• **TASK DETAILS**
Every record below must be written out exactly. Leave out the pictures.

• **AVAILABLE DATA**
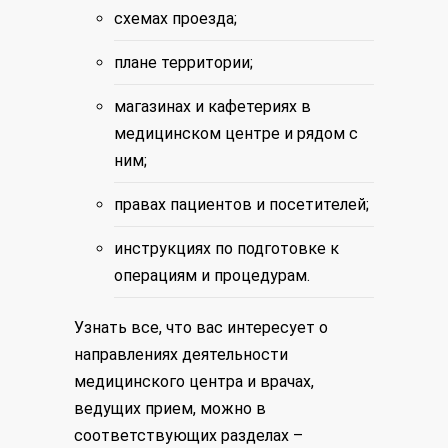
схемах проезда;
плане территории;
магазинах и кафетериях в
медицинском центре и рядом с
ним;
правах пациентов и посетителей;
инструкциях по подготовке к
операциям и процедурам.
Узнать все, что вас интересует о
направлениях деятельности
медицинского центра и врачах,
ведущих прием, можно в
соответствующих разделах –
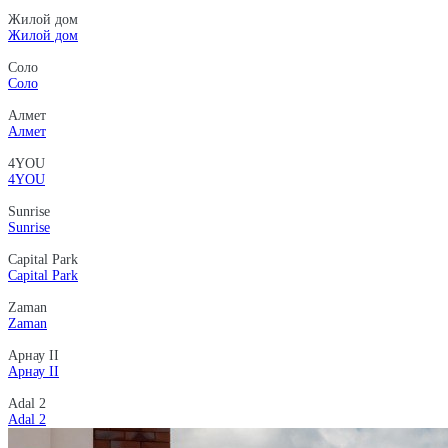
Жилой дом
Жилой дом
Соло
Соло
Алмет
Алмет
4YOU
4YOU
Sunrise
Sunrise
Capital Park
Capital Park
Zaman
Zaman
Арнау II
Арнау II
Adal 2
Adal 2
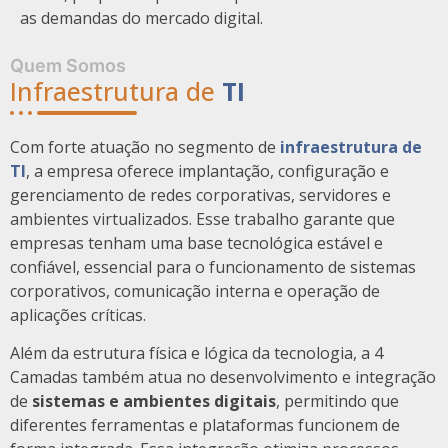
as demandas do mercado digital.
Quem Somos
Infraestrutura de
TI
Com forte atuação no segmento de
infraestrutura de
TI
, a empresa oferece implantação, configuração e
gerenciamento de redes corporativas, servidores e
ambientes virtualizados. Esse trabalho garante que
empresas tenham uma base tecnológica estável e
confiável, essencial para o funcionamento de sistemas
corporativos, comunicação interna e operação de
aplicações críticas.
Além da estrutura física e lógica da tecnologia, a 4
Camadas também atua no desenvolvimento e integração
de
sistemas e ambientes digitais
, permitindo que
diferentes ferramentas e plataformas funcionem de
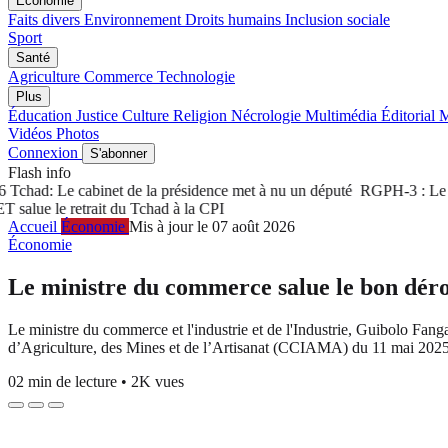
Économie
Faits divers
Environnement
Droits humains
Inclusion sociale
Sport
Santé
Agriculture
Commerce
Technologie
Plus
Éducation
Justice
Culture
Religion
Nécrologie
Multimédia
Éditorial
M
Vidéos
Photos
Connexion
S'abonner
Flash info
had: Le cabinet de la présidence met à nu un député
RGPH-3 : Le PM sat
e le retrait du Tchad à la CPI
Accueil
Économie
Mis à jour le 07 août 2026
Économie
Le ministre du commerce salue le bon dér
Le ministre du commerce et l'industrie et de l'Industrie, Guibolo Fang
d’Agriculture, des Mines et de l’Artisanat (CCIAMA) du 11 mai 2025, dan
02 min de lecture
•
2K vues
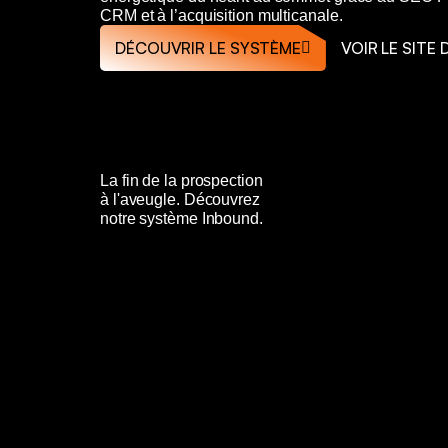
CRM et à l’acquisition multicanale.
DÉCOUVRIR LE SYSTÈME
VOIR LE SITE 
La fin de la prospection
à l'aveugle. Découvrez
notre système Inbound.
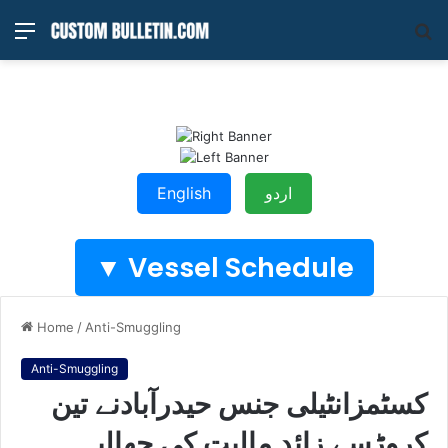
Menu
S
fo
اردو
English
Vessel Schedule ▼
Home
/
Anti-Smuggling
Anti-Smuggling
کسٹمزانٹیلی جنس حیدرآبادنے تین
کروڑسے زائد مالیت کی چھالیہ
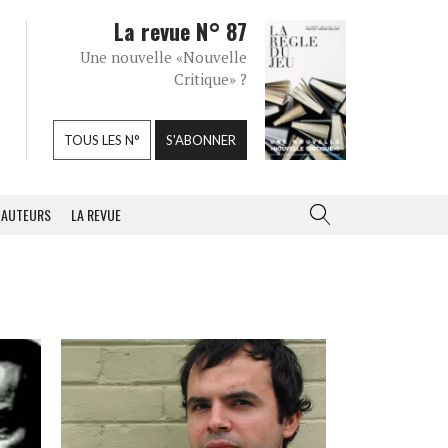
La revue N° 87
Une nouvelle «Nouvelle
Critique» ?
TOUS LES N°
S'ABONNER
AUTEURS
LA REVUE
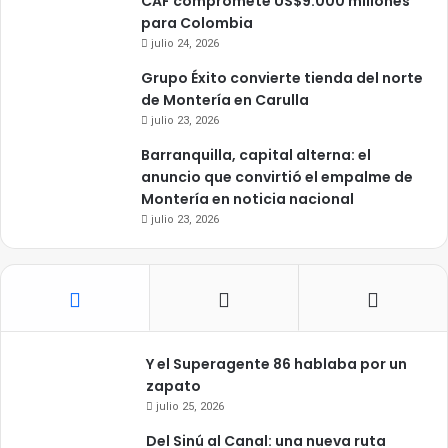
CAF compromete US$9.000 millones
para Colombia
julio 24, 2026
Grupo Éxito convierte tienda del norte
de Montería en Carulla
julio 23, 2026
Barranquilla, capital alterna: el
anuncio que convirtió el empalme de
Montería en noticia nacional
julio 23, 2026
Y el Superagente 86 hablaba por un
zapato
julio 25, 2026
Del Sinú al Canal: una nueva ruta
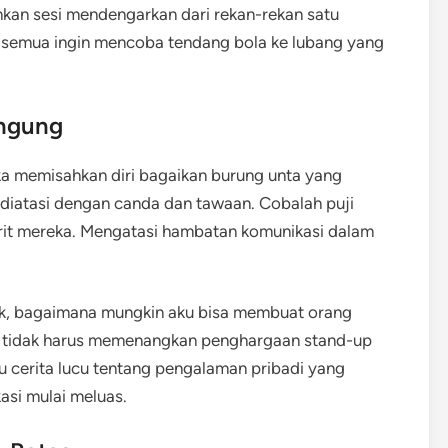
kan sesi mendengarkan dari rekan-rekan satu
 semua ingin mencoba tendang bola ke lubang yang
ingung
a memisahkan diri bagaikan burung unta yang
iatasi dengan canda dan tawaan. Cobalah puji
rit mereka. Mengatasi hambatan komunikasi dalam
ak, bagaimana mungkin aku bisa membuat orang
da tidak harus memenangkan penghargaan stand-up
 cerita lucu tentang pengalaman pribadi yang
asi mulai meluas.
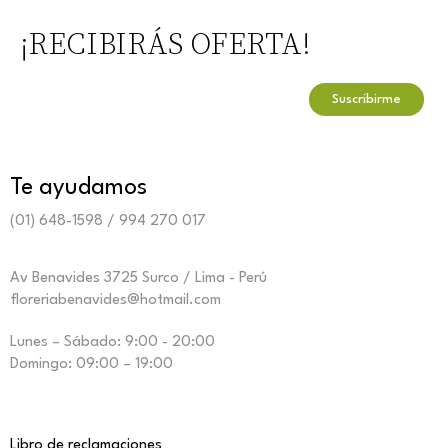
¡RECIBIRÁS OFERTA!
Te ayudamos
(01) 648-1598 / 994 270 017
Av Benavides 3725 Surco / Lima - Perú
floreriabenavides@hotmail.com
Lunes – Sábado: 9:00 - 20:00
Domingo: 09:00 – 19:00
Libro de reclamaciones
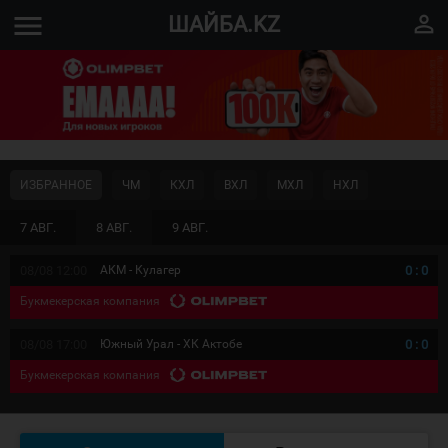
menu
perm_identity
ШАЙБА.KZ
ИЗБРАННОЕ
ЧМ
КХЛ
ВХЛ
МХЛ
НХЛ
7 АВГ.
8 АВГ.
9 АВГ.
08/08 12:00
АКМ - Кулагер
0
:
0
Букмекерская компания
08/08 17:00
Южный Урал - ХК Актобе
0
:
0
Букмекерская компания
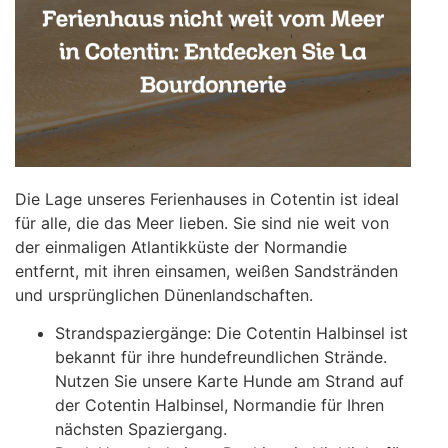
Die Lage unseres Ferienhauses in Cotentin ist ideal
für alle, die das Meer lieben. Sie sind nie weit von
der einmaligen Atlantikküste der Normandie
entfernt, mit ihren einsamen, weißen Sandstränden
und ursprünglichen Dünenlandschaften.
Strandspaziergänge: Die Cotentin Halbinsel ist
bekannt für ihre hundefreundlichen Strände.
Nutzen Sie unsere Karte Hunde am Strand auf
der Cotentin Halbinsel, Normandie für Ihren
nächsten Spaziergang.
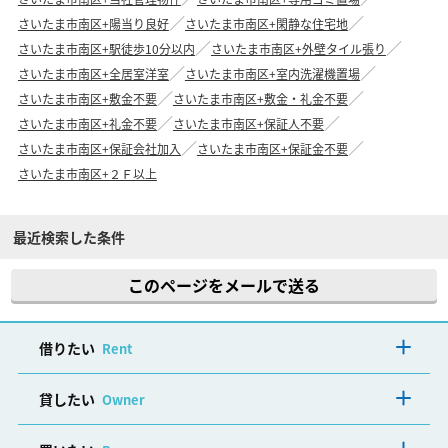
さいたま市南区+陽当り良好
さいたま市南区+閑静な住宅地
さいたま市南区+駅徒歩10分以内
さいたま市南区+外壁タイル張り
さいたま市南区+全居室洋室
さいたま市南区+室内洗濯機置場
さいたま市南区+敷金不要
さいたま市南区+敷金・礼金不要
さいたま市南区+礼金不要
さいたま市南区+保証人不要
さいたま市南区+保証会社加入
さいたま市南区+保証金不要
さいたま市南区+２Ｆ以上
最近検索した条件
このページをメールで送る
借りたい
Rent
貸したい
Owner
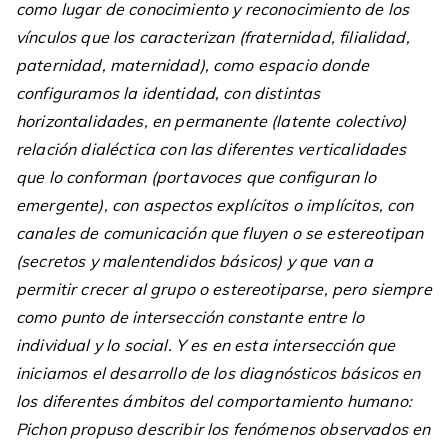
como lugar de conocimiento y reconocimiento de los
vínculos que los caracterizan (fraternidad, filialidad,
paternidad, maternidad), como espacio donde
configuramos la identidad, con distintas
horizontalidades, en permanente (latente colectivo)
relación dialéctica con las diferentes verticalidades
que lo conforman (portavoces que configuran lo
emergente), con aspectos explícitos o implícitos, con
canales de comunicación que fluyen o se estereotipan
(secretos y malentendidos básicos) y que van a
permitir crecer al grupo o estereotiparse, pero siempre
como punto de intersección constante entre lo
individual y lo social. Y es en esta intersección que
iniciamos el desarrollo de los diagnósticos básicos en
los diferentes ámbitos del comportamiento humano:
Pichon propuso describir los fenómenos observados en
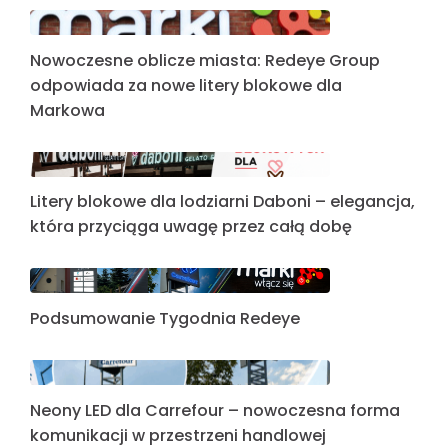
Nowoczesne oblicze miasta: Redeye Group
odpowiada za nowe litery blokowe dla
Markowa
Litery blokowe dla lodziarni Daboni – elegancja,
która przyciąga uwagę przez całą dobę
Podsumowanie Tygodnia Redeye
Neony LED dla Carrefour – nowoczesna forma
komunikacji w przestrzeni handlowej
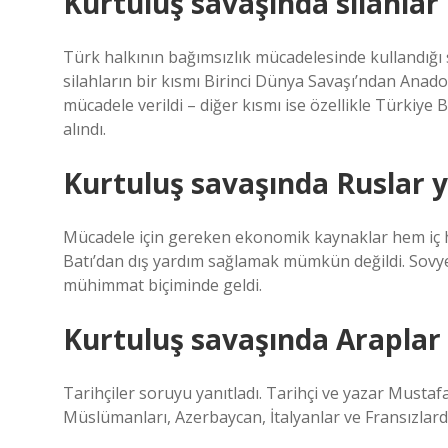
Kurtuluş savaşında silahlar
Türk halkının bağımsızlık mücadelesinde kullandığı s
silahların bir kısmı Birinci Dünya Savaşı’ndan Anadol
mücadele verildi – diğer kısmı ise özellikle Türkiye
alındı.
Kurtuluş savaşında Ruslar y
Mücadele için gereken ekonomik kaynaklar hem iç h
Batı’dan dış yardım sağlamak mümkün değildi. Sovye
mühimmat biçiminde geldi.
Kurtuluş savaşında Araplar 
Tarihçiler soruyu yanıtladı. Tarihçi ve yazar Mustaf
Müslümanları, Azerbaycan, İtalyanlar ve Fransızlard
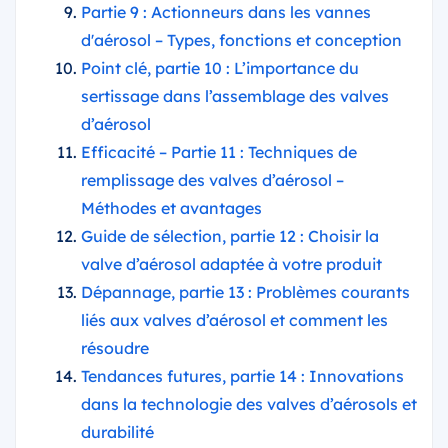
Partie 9 : Actionneurs dans les vannes
d'aérosol – Types, fonctions et conception
Point clé, partie 10 : L’importance du
sertissage dans l’assemblage des valves
d’aérosol
Efficacité – Partie 11 : Techniques de
remplissage des valves d’aérosol –
Méthodes et avantages
Guide de sélection, partie 12 : Choisir la
valve d’aérosol adaptée à votre produit
Dépannage, partie 13 : Problèmes courants
liés aux valves d’aérosol et comment les
résoudre
Tendances futures, partie 14 : Innovations
dans la technologie des valves d’aérosols et
durabilité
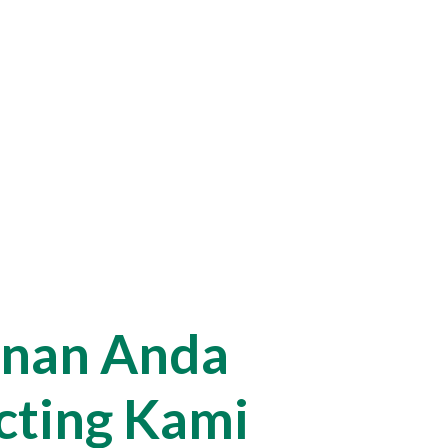
unan Anda
cting Kami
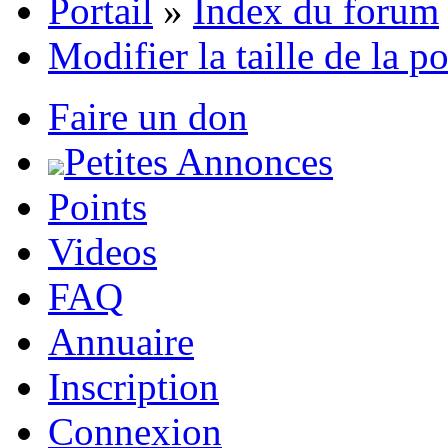
Portail
»
Index du forum
Modifier la taille de la p
Faire un don
Petites Annonces
Points
Videos
FAQ
Annuaire
Inscription
Connexion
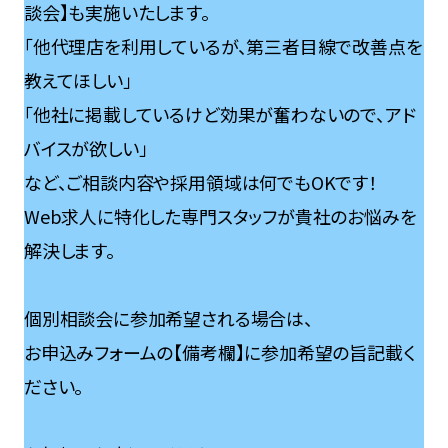
談会】も実施いたします。
「他代理店を利用しているが、第三者目線で改善点を
教えてほしい」
「他社に掲載しているけど効果が奮わないので、アド
バイスが欲しい」
など、ご相談内容や採用領域は何でもOKです！
Web求人に特化した専門スタッフが貴社のお悩みを
解決します。
個別相談会に参加希望される場合は、
お申込みフォームの【備考欄】に参加希望の旨記載く
ださい。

• **OUTPUT OF THE TASK**
схемах проезда;
плане территории;
магазинах и кафетериях в
медицинском центре и рядом с
ним;
правах пациентов и посетителей;
инструкциях по подготовке к
операциям и процедурам.
Узнать все, что вас интересует о
направлениях деятельности
медицинского центра и врачах,
ведущих прием, можно в
соответствующих разделах –
Жилой дом
Жилой дом
Соло
Соло
Алмет
Алмет
4YOU
4YOU
Sunrise
Sunrise
Capital Park
Capital Park
Zaman
Zaman
Арнау II
Арнау II
Adal 2
Adal 2
as demandas do mercado digital.
Quem Somos
Infraestrutura de
TI
Com forte atuação no segmento de
infraestrutura de
TI
, a empresa oferece implantação, configuração e
gerenciamento de redes corporativas, servidores e
ambientes virtualizados. Esse trabalho garante que
empresas tenham uma base tecnológica estável e
confiável, essencial para o funcionamento de sistemas
corporativos, comunicação interna e operação de
aplicações críticas.
Além da estrutura física e lógica da tecnologia, a 4
Camadas também atua no desenvolvimento e integração
de
sistemas e ambientes digitais
, permitindo que
diferentes ferramentas e plataformas funcionem de
Économie
Faits divers
Environnement
Droits humains
Inclusion sociale
Sport
Santé
Agriculture
Commerce
Technologie
Plus
Éducation
Justice
Culture
Religion
Nécrologie
Multimédia
Éditorial
M
Vidéos
Photos
Connexion
S'abonner
Flash info
had: Le cabinet de la présidence met à nu un député
RGPH-3 : Le PM sat
e le retrait du Tchad à la CPI
Accueil
Économie
Mis à jour le 07 août 2026
Économie
Le ministre du commerce salue le bon dér
Le ministre du commerce et l'industrie et de l'Industrie, Guibolo Fang
d’Agriculture, des Mines et de l’Artisanat (CCIAMA) du 11 mai 2025, dan
02 min de lecture
•
2K vues
CRM et à l’acquisition multicanale.
DÉCOUVRIR LE SYSTÈME
VOIR LE SITE 
La fin de la prospection
à l'aveugle. Découvrez
notre système Inbound.
Menu
S
fo
اردو
English
Vessel Schedule ▼
Home
/
Anti-Smuggling
Anti-Smuggling
کسٹمزانٹیلی جنس حیدرآبادنے تین
کروڑسے زائد مالیت کی چھالیہ
La revue N° 87
Une nouvelle «Nouvelle
Critique» ?
TOUS LES N°
S'ABONNER
AUTEURS
LA REVUE
CAF compromete US$9.000 millones
para Colombia
julio 24, 2026
Grupo Éxito convierte tienda del norte
de Montería en Carulla
julio 23, 2026
Barranquilla, capital alterna: el
anuncio que convirtió el empalme de
Montería en noticia nacional
julio 23, 2026
Y el Superagente 86 hablaba por un
zapato
julio 25, 2026
Del Sinú al Canal: una nueva ruta
kan sesi mendengarkan dari rekan-rekan satu
 semua ingin mencoba tendang bola ke lubang yang
ingung
a memisahkan diri bagaikan burung unta yang
iatasi dengan canda dan tawaan. Cobalah puji
rit mereka. Mengatasi hambatan komunikasi dalam
ak, bagaimana mungkin aku bisa membuat orang
da tidak harus memenangkan penghargaan stand-up
 cerita lucu tentang pengalaman pribadi yang
asi mulai meluas.
¡RECIBIRÁS OFERTA!
Te ayudamos
(01) 648-1598 / 994 270 017
Av Benavides 3725 Surco / Lima - Perú
floreriabenavides@hotmail.com
Lunes – Sábado: 9:00 - 20:00
Domingo: 09:00 – 19:00
Libro de reclamaciones
menu
perm_identity
ШАЙБА.KZ
ИЗБРАННОЕ
ЧМ
КХЛ
ВХЛ
МХЛ
НХЛ
7 АВГ.
8 АВГ.
9 АВГ.
08/08 12:00
АКМ - Кулагер
0
:
0
Букмекерская компания
08/08 17:00
Южный Урал - ХК Актобе
0
:
0
Букмекерская компания
Die Lage unseres Ferienhauses in Cotentin ist ideal
für alle, die das Meer lieben. Sie sind nie weit von
der einmaligen Atlantikküste der Normandie
entfernt, mit ihren einsamen, weißen Sandstränden
und ursprünglichen Dünenlandschaften.
Strandspaziergänge: Die Cotentin Halbinsel ist
bekannt für ihre hundefreundlichen Strände.
Nutzen Sie unsere Karte Hunde am Strand auf
der Cotentin Halbinsel, Normandie für Ihren
nächsten Spaziergang.
さいたま市南区+陽当り良好
さいたま市南区+閑静な住宅地
さいたま市南区+駅徒歩10分以内
さいたま市南区+外壁タイル張り
さいたま市南区+全居室洋室
さいたま市南区+室内洗濯機置場
さいたま市南区+敷金不要
さいたま市南区+敷金・礼金不要
さいたま市南区+礼金不要
さいたま市南区+保証人不要
さいたま市南区+保証会社加入
さいたま市南区+保証金不要
さいたま市南区+２Ｆ以上
最近検索した条件
このページをメールで送る
借りたい
Rent
貸したい
Owner
como lugar de conocimiento y reconocimiento de los
vínculos que los caracterizan (fraternidad, filialidad,
paternidad, maternidad), como espacio donde
configuramos la identidad, con distintas
horizontalidades, en permanente (latente colectivo)
relación dialéctica con las diferentes verticalidades
que lo conforman (portavoces que configuran lo
emergente), con aspectos explícitos o implícitos, con
canales de comunicación que fluyen o se estereotipan
(secretos y malentendidos básicos) y que van a
permitir crecer al grupo o estereotiparse, pero siempre
como punto de intersección constante entre lo
individual y lo social. Y es en esta intersección que
iniciamos el desarrollo de los diagnósticos básicos en
los diferentes ámbitos del comportamiento humano:
Pichon propuso describir los fenómenos observados en
Nowoczesne oblicze miasta: Redeye Group
odpowiada za nowe litery blokowe dla
Markowa
Litery blokowe dla lodziarni Daboni – elegancja,
która przyciąga uwagę przez całą dobę
Podsumowanie Tygodnia Redeye
Neony LED dla Carrefour – nowoczesna forma
komunikacji w przestrzeni handlowej
Kurtuluş savaşında silahlar
Türk halkının bağımsızlık mücadelesinde kullandığı s
silahların bir kısmı Birinci Dünya Savaşı’ndan Anadol
mücadele verildi – diğer kısmı ise özellikle Türkiye
alındı.
Kurtuluş savaşında Ruslar y
Mücadele için gereken ekonomik kaynaklar hem iç h
Batı’dan dış yardım sağlamak mümkün değildi. Sovye
mühimmat biçiminde geldi.
Kurtuluş savaşında Araplar 
Tarihçiler soruyu yanıtladı. Tarihçi ve yazar Mustaf
Müslümanları, Azerbaycan, İtalyanlar ve Fransızlard
Partie 9 : Actionneurs dans les vannes
d'aérosol – Types, fonctions et conception
Point clé, partie 10 : L’importance du
sertissage dans l’assemblage des valves
d’aérosol
Efficacité – Partie 11 : Techniques de
remplissage des valves d’aérosol –
Méthodes et avantages
Guide de sélection, partie 12 : Choisir la
valve d’aérosol adaptée à votre produit
Dépannage, partie 13 : Problèmes courants
liés aux valves d’aérosol et comment les
résoudre
Tendances futures, partie 14 : Innovations
dans la technologie des valves d’aérosols et
durabilité
unan Anda
cting Kami
Portail
»
Index du forum
Modifier la taille de la p
Faire un don
Petites Annonces
Points
Videos
FAQ
Annuaire
Inscription
Connexion
談会】も実施いたします。
「他代理店を利用しているが、第三者目線で改善点を
教えてほしい」
「他社に掲載しているけど効果が奮わないので、アド
バイスが欲しい」
など、ご相談内容や採用領域は何でもOKです！
Web求人に特化した専門スタッフが貴社のお悩みを
解決します。
個別相談会に参加希望される場合は、
お申込みフォームの【備考欄】に参加希望の旨記載く
ださい。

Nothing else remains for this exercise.